Черты из жизни Пепко
1894
XXVII
С Пепкой что-то случилось, начиная с того, что он теперь отсиживался дома и выходил только утром на лекции. Федосья уже несколько раз иносказательно давала мне понять, что он влюблен в Анну Петровну. Единственным основанием для такого заключения было то, что Пепко по вечерам пил чай у Анны Петровны и таким образом осуществлял того «мужчину», который, по соображениям Федосьи, должен был быть у каждой женщины, как бывают детские болезни. Кстати, Федосья наносила Пепке систематический вред, и я только мог удивляться его терпению. Дело в том, что летом Федосья подружилась с Любочкой, и теперь Любочка почти каждый день приходила к ней. Они о чем-то вечно шептались, и Пепко жил в ожидании какого-нибудь скандала. С другой стороны, он не хотел уступать и казаться малодушным, а поэтому продолжал свои вечерние чаи у Анны Петровны. Часто случалось так, что Пепко сидит у медички, а Любочка — у Федосьи. Я не понимал в данном случае поведения Анны Петровны, которая раз уже имела крупную неприятность от Любочки. Впрочем, может быть, здесь объяснением могло служить то, что медичка считала себя выше всяких подозрений и тоже не желала уступать.

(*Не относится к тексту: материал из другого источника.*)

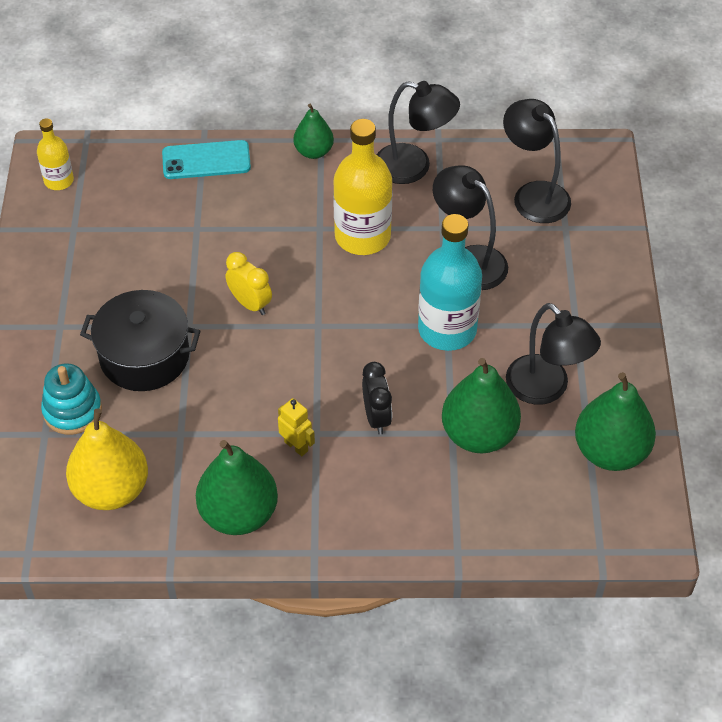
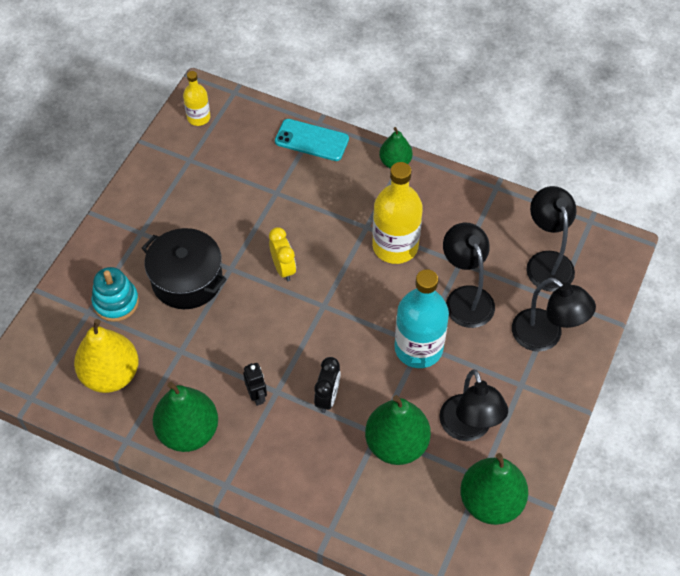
camera: 25 degrees right, 5 degrees up
(296, 446) = (257, 396): yellow robot -> black robot
(414, 167) = (465, 203): black lamp -> black lamp (545, 337)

Так или иначе, но скандал все-таки разыгрался; Любочка подкараулила вечером Анну Петровну на улице, бросилась на нее и, кажется, хотела откусить нос. К счастью, никого не было поблизости, и дело обошлось семейным образом. Любочка вбежала с воплями и причитаниями к Федосье и проявила большие наклонности к буйству, так что потребовалось вмешательство Пепки.
— Если вы еще раз явитесь сюда, я… я… — задыхаясь и сжимая кулаки, кричал Пепко. — Да, я…
Он схватил Любочку за плечи и вытолкнул на улицу. Получилась сцена, до последней степени возмутительная, так что мне пришлось вмешаться.
— Пепко, это гадость…
Пепко тяжело дышал и только смотрел на меня обезумевшими глазами. Он был бледен как полотно, и побелевшие губы шевелились беззвучно, как у китайской куклы. Сцена происходила в коридоре, и единственной свидетельницей была Федосья, наслаждавшаяся готовым вспыхнуть ратоборством. Обезумевший Пепко уже сделал шаг ко мне, лицо искривилось улыбкой, правая рука протянулась вперед, — вероятно, его бешенство обрушилось бы на меня, и мне, вероятно, пришлось бы разделить участь Любочки, но в этот трагический момент появилась в дверях Анна Петровна. Еще момент — и протянутая рука Пепки опустилась. Анна Петровна взяла его за плечо, повернула и втолкнула к себе в комнату, как напроказившего ребенка. Он повиновался, и я заметил, как у него дрожали губы.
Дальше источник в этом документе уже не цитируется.